Akseleran Luncurkan Layanan P2P Lending dengan Pinjaman Mulai Rp 100 Ribu

0
767

Salah satu startup lokal dalam bidang financial technology (fintech), Akseleran meluncurkan layanan terbarunya, yakni peer to peer (P2P) lending, pada Senin (9/10/2017) lalu. Dengan layanan tersebut, maka memungkinkan kegiatan pinjam-meminjam antar perseorangan. Para investor pemula sendiri bisa berinvestasi dengan nominal kecil mulai dari Rp 100 ribu. Layanan ini hadir untuk melengkapi layanan mereka yang sudah ada sebelumnya, equity crowdfunding (penggalangan dana pinjaman).

“Dengan dua layanan kami, yaitu equity crowdfunding dan P2P lending, kami berharap bisa menjadi jembatan antara investor dan UKM (Usaha Kecil dan Menengah). Harapannya, semoga pertumbuhan ekonomi yang inklusif di Indonesia dapat semakin berkembang,” ungkap CEO Akseleran Ivan Nikolas Tambunan, seperti dilansir Tech in Asia Indonesia, Rabu (11/10/2017). Sebelumnya, melalui layanan equity crowdfunding, Akseleran sendiri telah lebih dulu memberikan kesempatan bagi para pemilik UKM untuk mengajukan pinjaman sampai Rp 2 miliar dengan bunga mulai 6,35 persen per tahun.

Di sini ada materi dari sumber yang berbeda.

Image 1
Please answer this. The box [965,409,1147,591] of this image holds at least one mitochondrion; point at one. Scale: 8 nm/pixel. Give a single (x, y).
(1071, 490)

Sebenarnya, di Indonesia sendiri sudah ada cukup banyak startup dengan layanan P2P lending, mulai dari Investree, Modalku, Amartha, Crowdo, hingga KoinWorks. Namun menurut Ivan, masih ada lagi banyak pelaku usaha yang belum terlayani oleh layanan dari startupstartup tersebut, sehingga dia melihat masih ada peluang bagi Akseleran. Oleh karena itu, mereka pun sudah mulai menyiapkan untuk ikut menyediakan layanan P2P lending yang telahh direncanakan sejak bulan Juni 2017. Hal ini pula yang membuat Akseleran bisa mendapatkan status terdaftar dari Otoritas Jasa Keuangan (OJK).

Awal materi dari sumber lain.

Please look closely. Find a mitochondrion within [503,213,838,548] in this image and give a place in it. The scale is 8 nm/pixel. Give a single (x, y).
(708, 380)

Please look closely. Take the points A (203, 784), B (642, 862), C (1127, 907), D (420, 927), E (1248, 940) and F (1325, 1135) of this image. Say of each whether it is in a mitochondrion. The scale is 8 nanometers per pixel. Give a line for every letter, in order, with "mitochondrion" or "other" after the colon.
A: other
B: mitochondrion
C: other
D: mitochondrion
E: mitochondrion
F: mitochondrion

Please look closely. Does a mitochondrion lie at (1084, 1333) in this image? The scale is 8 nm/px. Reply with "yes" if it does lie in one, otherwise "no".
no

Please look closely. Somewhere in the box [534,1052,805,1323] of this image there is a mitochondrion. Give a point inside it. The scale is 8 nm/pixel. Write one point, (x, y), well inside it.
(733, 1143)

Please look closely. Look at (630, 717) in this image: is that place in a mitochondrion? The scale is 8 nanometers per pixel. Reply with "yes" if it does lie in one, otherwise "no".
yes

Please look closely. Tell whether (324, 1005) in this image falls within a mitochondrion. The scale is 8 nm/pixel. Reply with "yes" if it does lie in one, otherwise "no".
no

“Produk yang ditawarkan P2P lending yang ada saat ini kebanyakan fokusnya pada pinjaman modal kerja dengan tenor relatif pendek, bunga relatif tinggi, dan agunan yang terbatas,” ucap Ivan saat itu. Namun, layanan P2P lending dari Akseleran, yang memungkinkan investasi dengan nominal kecil mulai dari Rp 100 ribu, memang mirip dengan layanan KoinWorks. Meski begitu, mereka berbeda dengan startup lain seperti Modalku dan Investree yang mengharuskan pemberi pinjaman untuk memberi deposit mulai dari nominal Rp 10 juta dan Rp 5 juta, dengan minimal investasi Rp 1 juta.

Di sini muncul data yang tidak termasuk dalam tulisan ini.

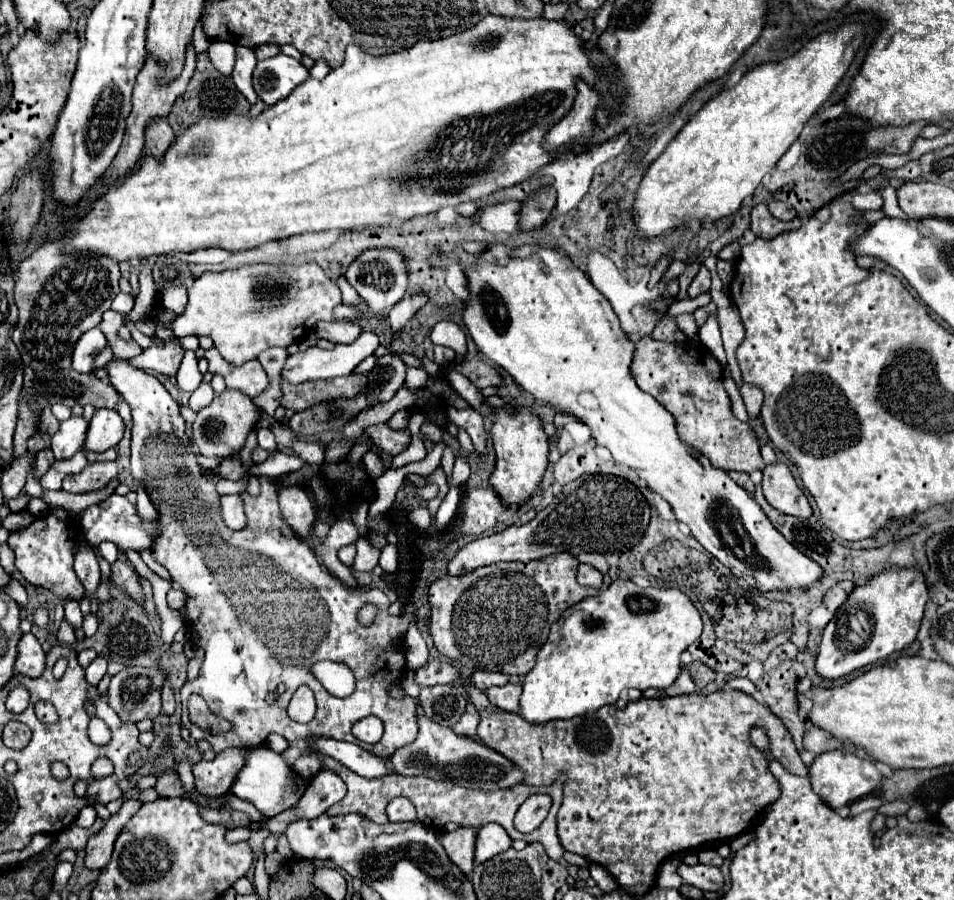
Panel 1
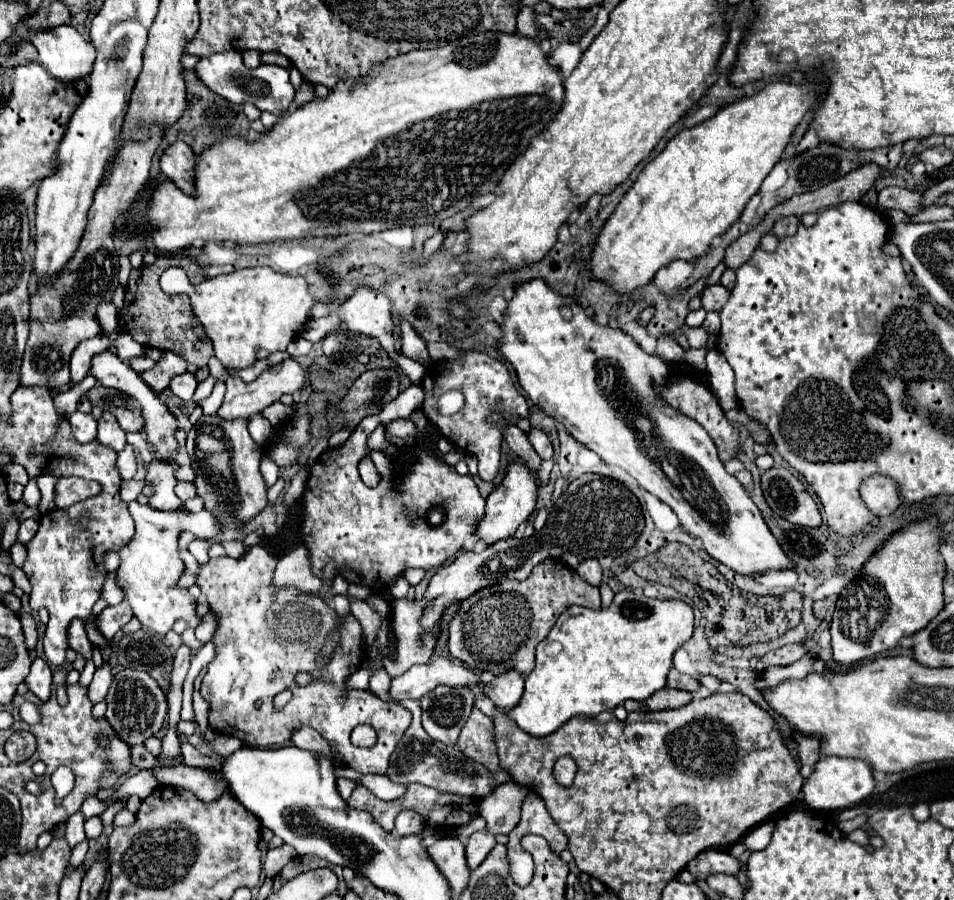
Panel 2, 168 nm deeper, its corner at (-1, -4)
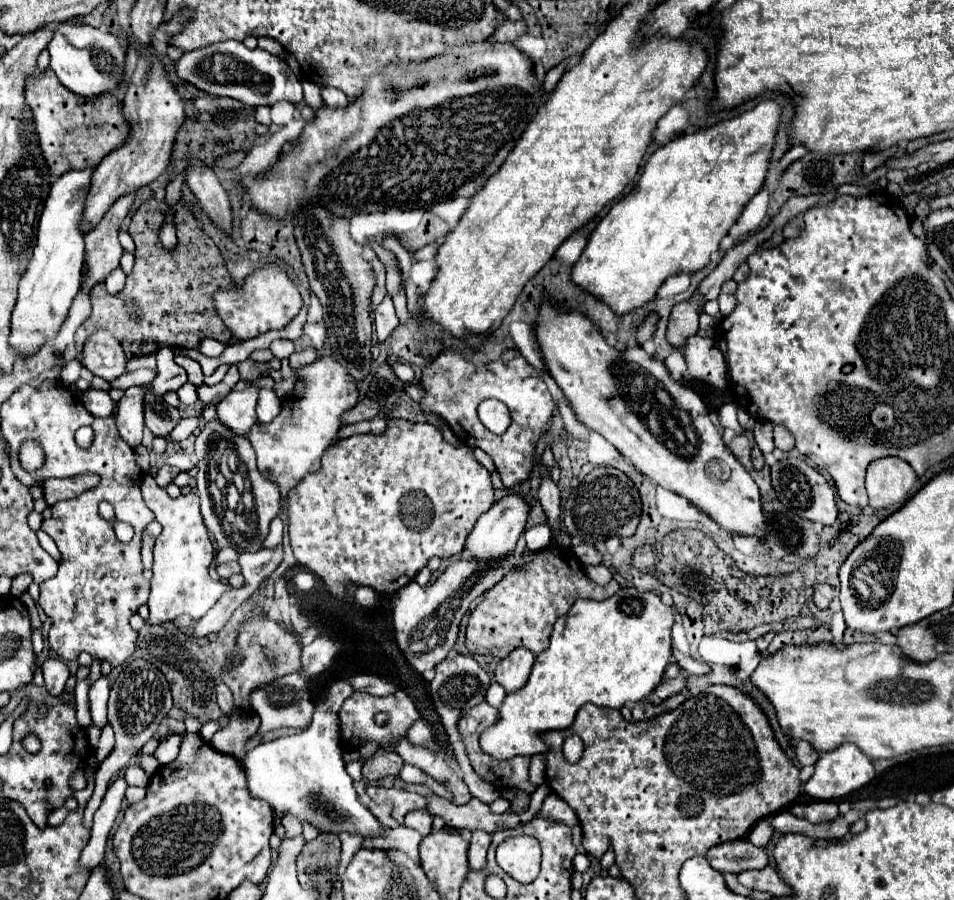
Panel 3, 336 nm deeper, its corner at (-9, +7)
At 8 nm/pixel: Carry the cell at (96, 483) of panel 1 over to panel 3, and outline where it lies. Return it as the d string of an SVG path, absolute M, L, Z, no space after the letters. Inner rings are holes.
M82 473L82 475L74 475L74 477L66 477L66 479L48 479L44 483L44 499L48 503L48 507L52 507L58 501L64 499L74 499L78 495L82 495L88 489L94 489L100 483L98 475L94 473Z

Sementara pada layanan Akseleran, para pemberi pinjaman nantinya juga bisa mendapat imbal hasil sebesar 11,75 persen hingga 30 persen per tahun. Dari imbal hasil tersebut, Akseleran sendiri akan mengambil komisi mulai 0,25 persen hingga 1 persen tergantung lamanya pengembalian pinjaman.